PAGE TEXT>
BEGIN

Janet Riehl on October 17, 2011 7:41 pm

Your children’s art reminds me of the handmade presents and toys we made when I was a child in the Midwest. Mother made sure we could embroider, crochet, knit, and sew. We were well-bred young ladies as well as being able to drive a tractor.

Thanks so much for your wise and fun postings in your Creative parenting series on Riehlife.

Janet Riehl

Khadijah on October 21, 2011 2:50 am

I love that you all learned to drive the tractor! My mom taught us the same way. I know she figured anything we might need to do, we needed to know how to do. She did all the fixing up and such around our house, not my dad. On the other hand, I teach all my boys to clean bathrooms and do the dishes, which surprises a lot of people. I even taught my oldest son how to crochet.

Mai on March 2, 2012 6:11 pm

As salaamu alaykum!

Mashaa’Allah, my girls have dolls like those. We got them from the Amish, as they also have the same prohibition regarding faces. I rarely find families who take the face issue with dolls seriously…but if we don’t, then what message are we sending to our children?

END

EXTRACTED INFORMATION>
BEGIN

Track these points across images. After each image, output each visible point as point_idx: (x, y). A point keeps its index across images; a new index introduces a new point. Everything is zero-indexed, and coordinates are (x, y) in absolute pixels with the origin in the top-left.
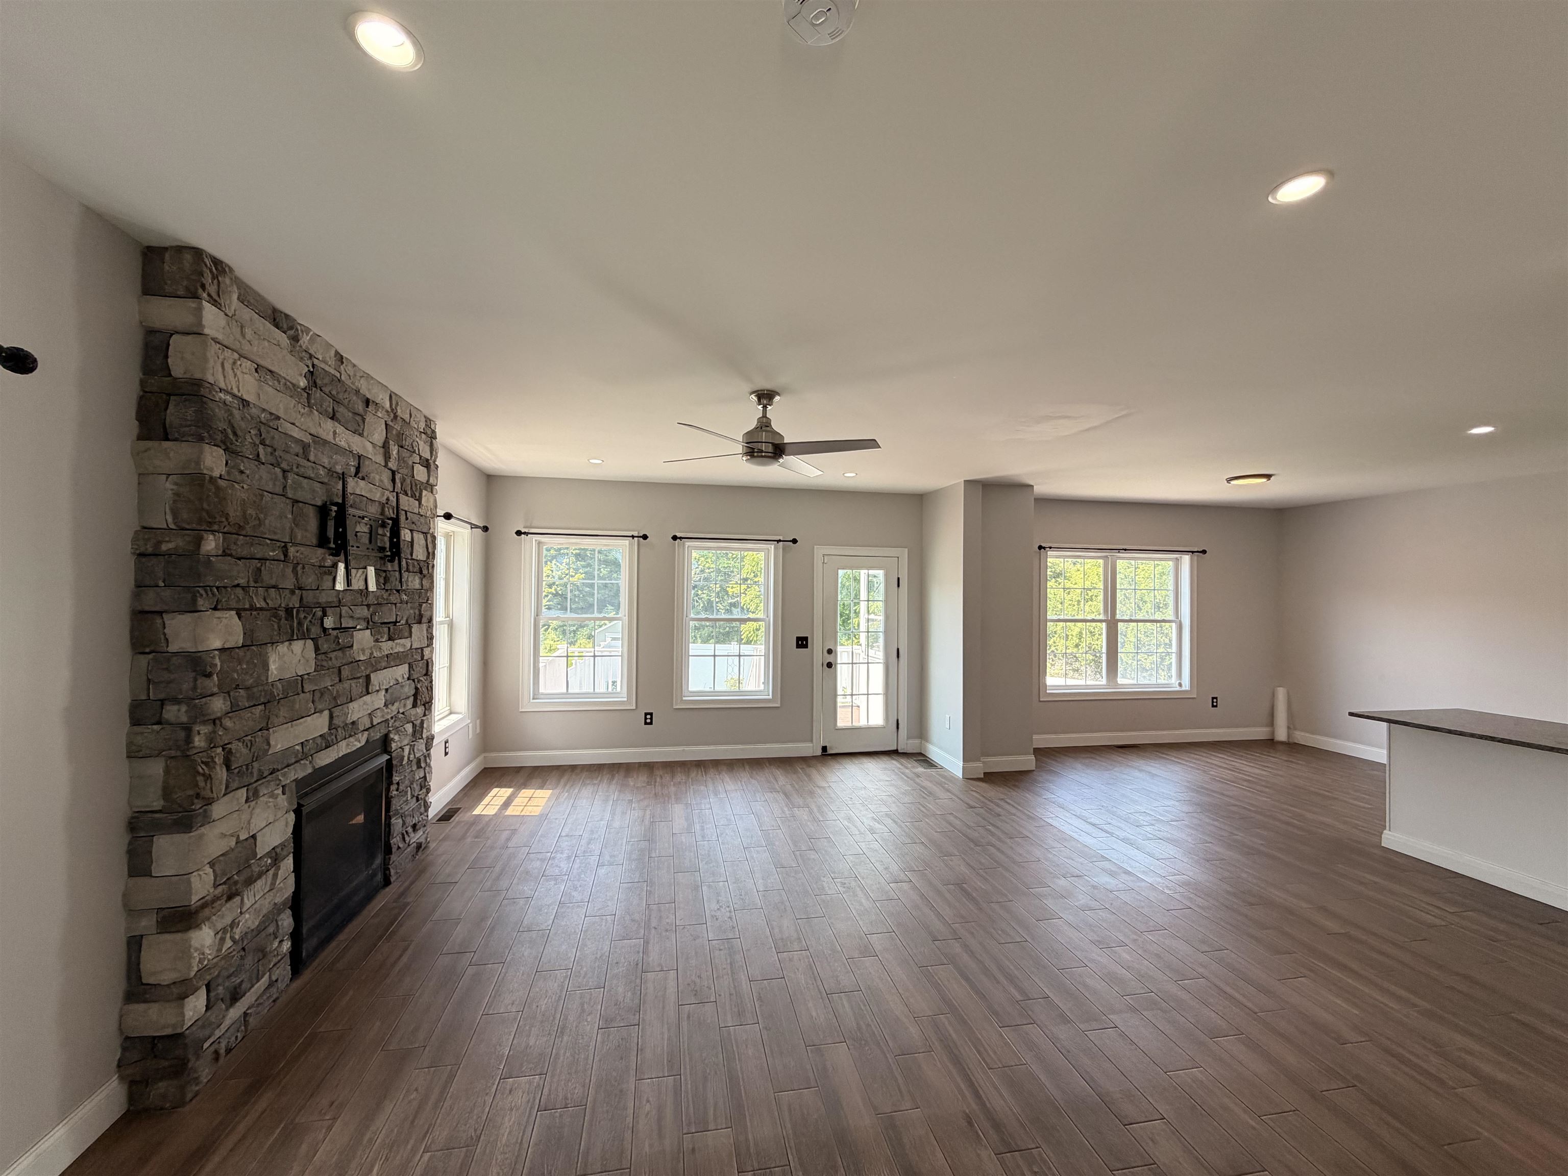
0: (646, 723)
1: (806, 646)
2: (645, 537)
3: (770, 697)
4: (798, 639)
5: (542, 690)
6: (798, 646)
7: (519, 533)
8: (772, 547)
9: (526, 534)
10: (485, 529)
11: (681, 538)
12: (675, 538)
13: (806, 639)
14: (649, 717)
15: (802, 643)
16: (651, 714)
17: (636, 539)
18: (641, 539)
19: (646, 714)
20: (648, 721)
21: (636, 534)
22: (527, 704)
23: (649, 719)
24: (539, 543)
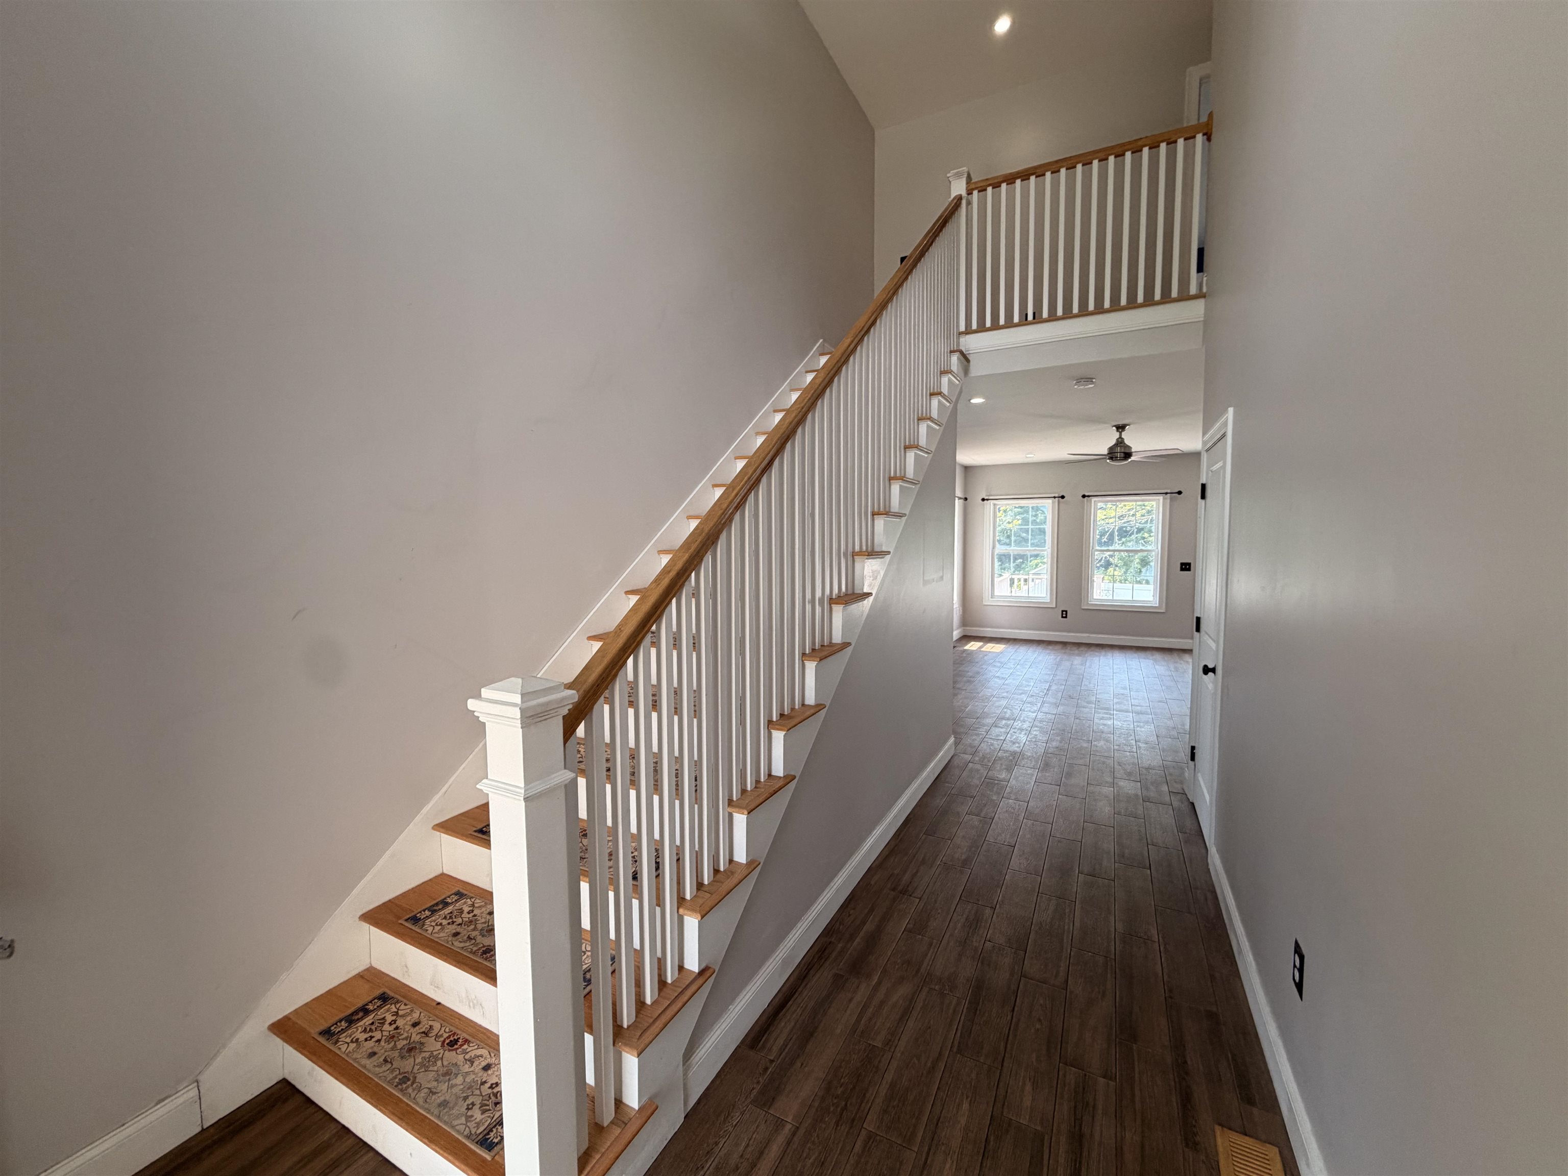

END

QUESTIONS ON THE MATERIAL>
1 > In the blog comments, where did Mai get her girls' dolls?
2 > Continue the blog comments from the point where they stop.

RESULTS OF THE EXERCISE>
1 > From the Amish.

2 >
They are beautiful, mashaa’Allah. Your girls could have a little business selling those, if they are so inclined, and give da’wah with halal alternatives. Barak Allahu feekunna.

Khadijah on March 2, 2012 8:35 pm

You know, I used to make and sell dolls, mash’Allaah. Then I read a fatwa from Sheikh Bin Baaz, may Allaah have mercy upon him, wherein he said he was uncomfortable with the SELLING of the dolls. He said that what is intended is that the parent, or the child, make the doll, not that it becomes a business. So, I stopped doing it. Better safe than sorry, mash’Allaah. We do make them for gifts, though, and sometimes for trading.

Mai on March 3, 2012 3:25 am

Mashaa’Allah, I cannot tell you how beautiful it is to read those words, “Better safe than sorry.” Barak Allahu feeky.